It’s important to keep in mind that the specific steps and configuration will depend on the requirements of the organization and the specific pipeline that needs to be set up.
What are some of challenges faced while managing complex CI/CD pipeline?
An example of a complex pipeline that could be managed by a GitLab CI/CD specialist can be a pipeline for a microservices-based application that runs on a Kubernetes cluster. The pipeline includes several stages, such as:
- Building the microservices using a build tool, such as Maven or Gradle.
- Running unit tests and static code analysis using tools like JUnit and SonarQube.
- Pushing the built images to a container registry, such as Docker Hub or GitLab Container Registry.
- Deploying the microservices to a development environment on the Kubernetes cluster using Helm charts.

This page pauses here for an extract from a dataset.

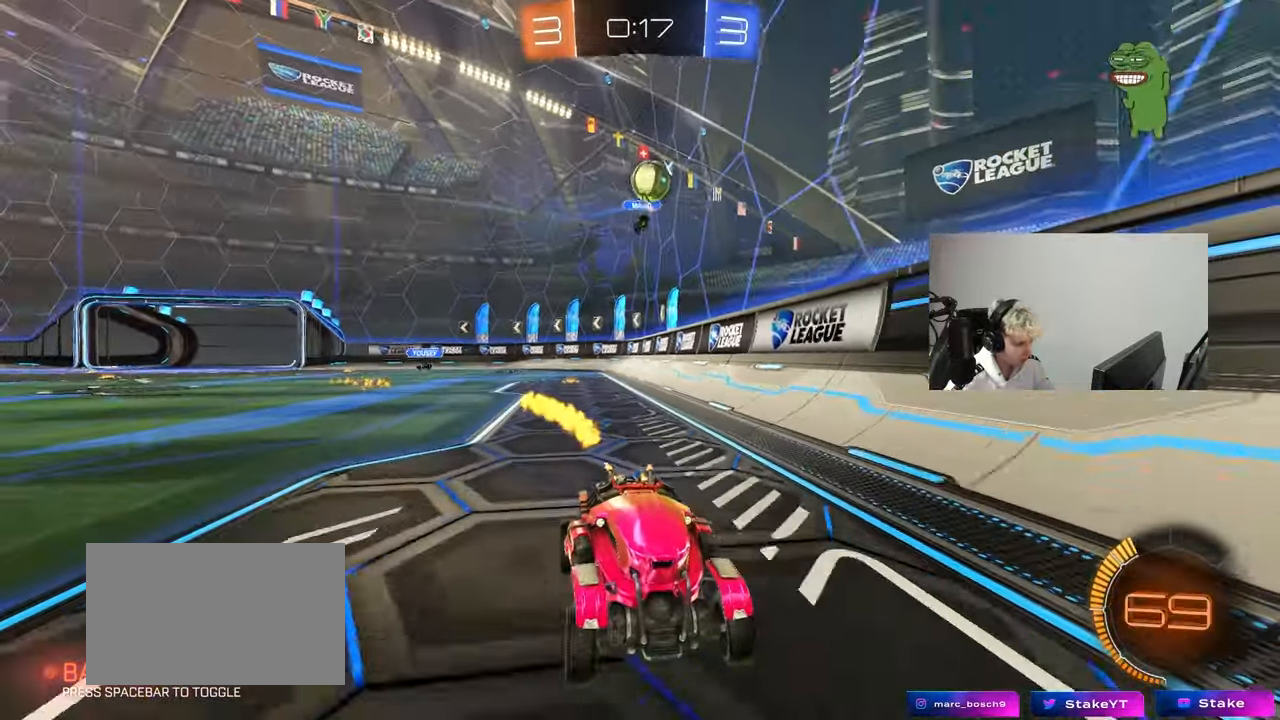
{"keys": ["d", "w"], "mouse": ["left"], "mouse_move": "down", "events": [[50, "d", "up"], [333, "mouse_left", "down"], [383, "a", "down"], [483, "a", "up"], [483, "d", "down"]]}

- Running integration tests on the development environment using tools like Postman or Newman.
- Deploying the microservices to a staging environment on the Kubernetes cluster using Helm charts.
- Running acceptance tests on the staging environment using tools like Selenium or Appium.
- Approving the pipeline to deploy the microservices to a production environment on the Kubernetes cluster using Helm charts.
The challenges that the pipeline manager might face in this scenario could include:
- Managing the complexity of deploying to a Kubernetes cluster and ensuring that the pipeline is able to handle different environments and configurations.
- Ensuring that the pipeline is secure and compliance with the organization’s policies and regulatory requirements.
- Managing the scaling and load of the pipeline, especially when the application is handling large traffic.
- Troubleshooting and resolving issues with the pipeline, especially when the pipeline is dealing with different types of technologies and tools.
- Managing the pipeline performance and monitoring the pipeline’s health.
- Managing the pipeline integration with other tools and platforms, for example integrating with monitoring and logging tools.
It’s important to keep in mind that the specific pipeline and challenges will depend on the requirements of the organization and the specific application that is being developed and deployed.
What are some of the important things to keep in mind when handling security and compliance in a GitLab CI/CD pipeline?
Handling security and compliance in a GitLab CI/CD pipeline is an important aspect of managing the pipeline. Here are some steps to consider when handling security and compliance in a GitLab CI/CD pipeline:
- Use built-in security features: GitLab provides built-in security features such as Multi-Factor Authentication (MFA), Access Control, and Audit Logs that can be configured to meet your organization’s security requirements.
- Use GitLab Container Registry: Use GitLab Container Registry to store and manage your Docker images, this will provide security features such as image signing and scanning for vulnerabilities.
- Use GitLab Secrets: Use GitLab Secrets to store and manage sensitive information, such as API keys or credentials, in a secure way.
- Follow best practices for securing the pipeline: Follow best practices for securing the pipeline, such as using secure protocols, encrypting sensitive data, and limiting access to the pipeline.
- Use GitLab’s built-in compliance features: GitLab provides built-in compliance features, such as SOC2, ISO27001, HIPAA, and GDPR that can be configured to meet your organization’s compliance requirements.
- Use third-party tools and services: Use third-party tools and services, such as security scanners, to scan for vulnerabilities and ensure that your pipeline is secure.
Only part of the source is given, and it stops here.